01 Intro
High-agency teams brag about single-digit stacks. Whoever wins the first click controls everything that follows.
02 Shrinking Stacks
Superhuman telemetry across 500 Series-A startups shows a median of 4 – 7 core apps per team; double-digit counts are now an anti-pattern. Budgets didn't shrink, patience did. Every tab hop adds latency. Fewer surfaces, faster loops.
03 EntryPoint Defined
EntryPoint is the interface you open before coffee – calendar, inbox, or Slack. It's not a landing page and definitely not a dashboard. Own that reflex and you can graft adjacent workflows onto it → horizontal expansion feels native, not bolted on.
04 The Map
- Calendar-First
Notion Calendar turns events into containers for docs and tasks. The calendar stops being about time – it becomes the workspace. Motion chases the same prize with auto-prioritization, though its ecosystem is narrower.
- Inbox-First
Superhuman's AI pushes replies, follow-ups, and tasks inline so you never leave the thread. Notion Mail treats email as structured data, letting you filter or link messages straight into project docs.
- Slack-Native
Dispatch converts threads to Linear issues without adding a new surface. Habit stays put; the data model levels up.

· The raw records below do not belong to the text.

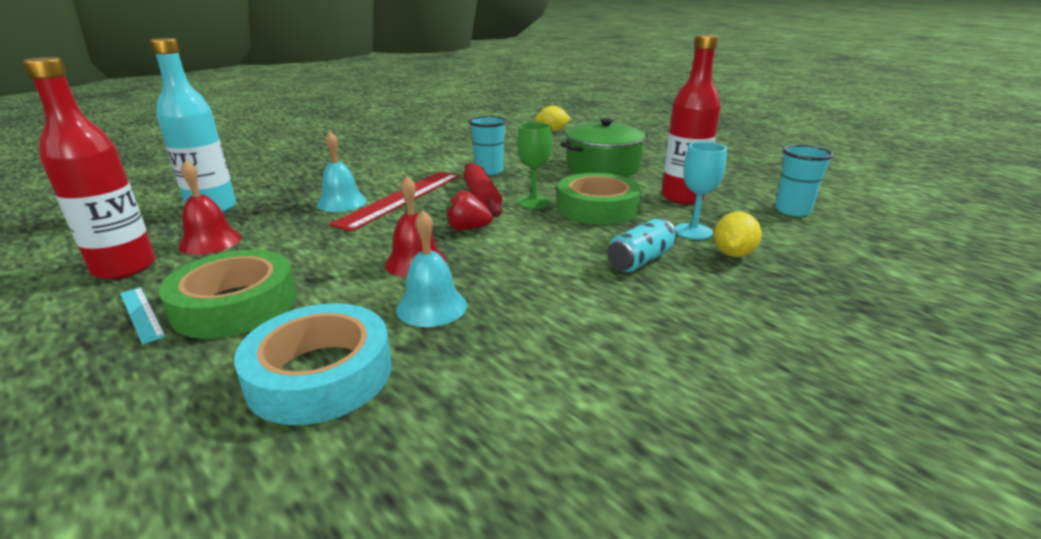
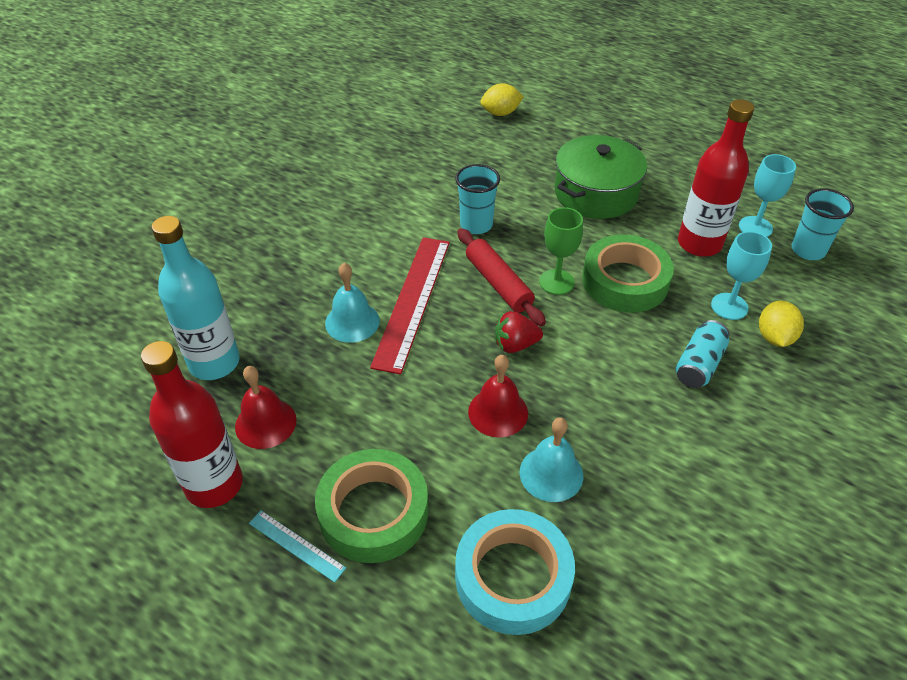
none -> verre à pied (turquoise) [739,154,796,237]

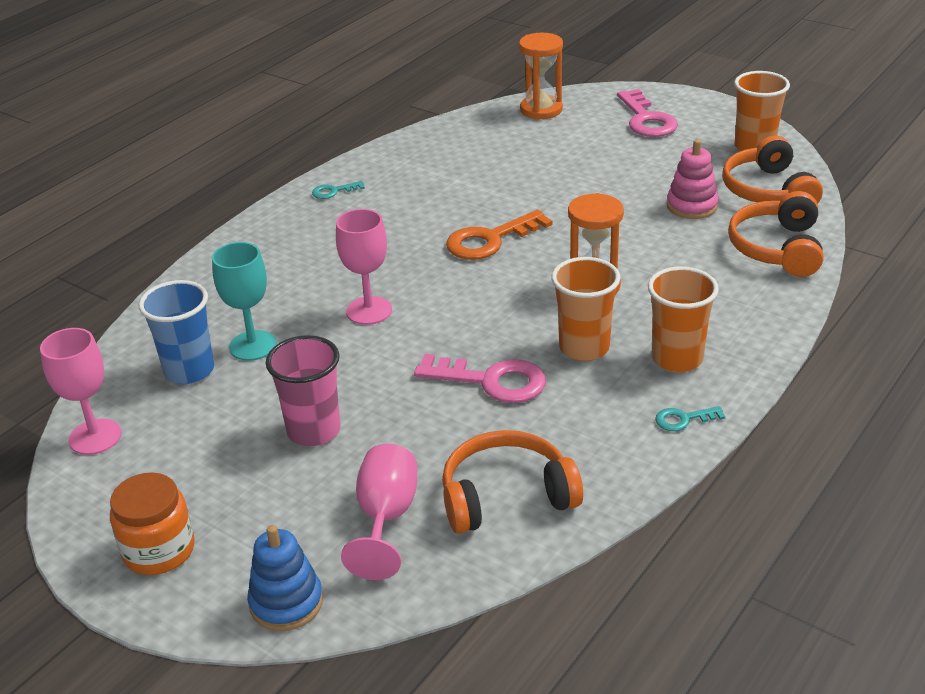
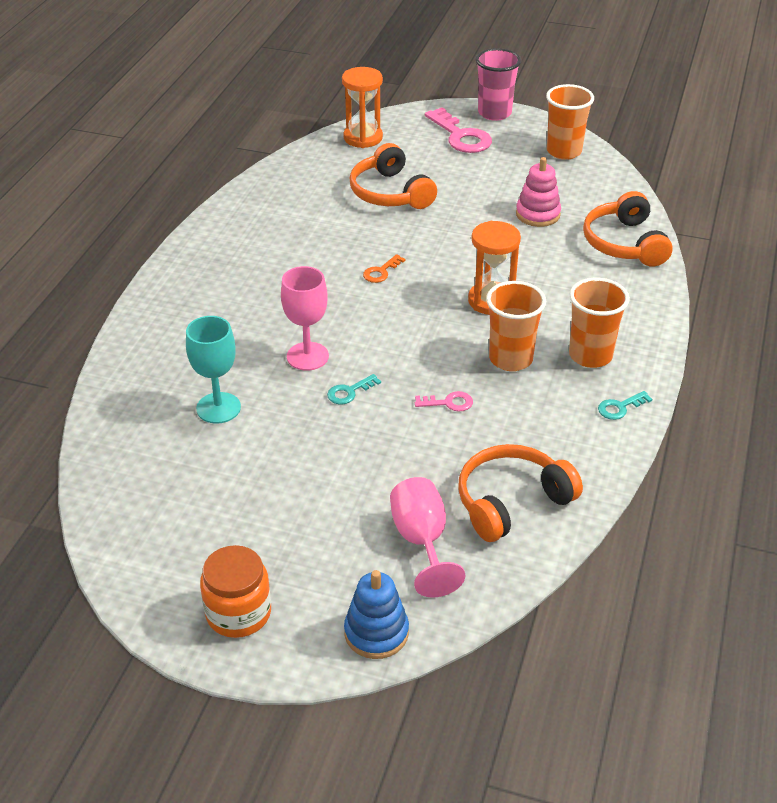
verre à pied (rose) [40,328,122,455] -> none
gobelet (bleu) [139,280,214,384] -> none
gobelet (rose) [266,335,341,446] -> gobelet (rose) [476,48,521,121], relocated
clé (turquoise) [312,181,365,199] -> clé (turquoise) [327,374,381,404], relocated
casque audio (orange) [722,136,823,204] -> casque audio (orange) [349,143,437,209], relocated
clé (rose) [414,354,546,403] -> clé (rose) [415,391,473,412], x0.50
clé (orange) [446,210,553,260] -> clé (orange) [363,254,405,283], x0.50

Three buckets are enough. The rest is noise.
05 Why It Matters
- Define default context.
- Demote rivals to background services.
- Route tasks natively.
- Earn the right to sprawl.
Calendars will eat CRMs before CRMs eat calendars. Habit beats feature lists every time – status reinforces habit.
06 Finale
The productivity stack is compressing because humans are tired, not because software is suddenly brilliant. The winner is the tool you open at 9 am, clasped around your first sip.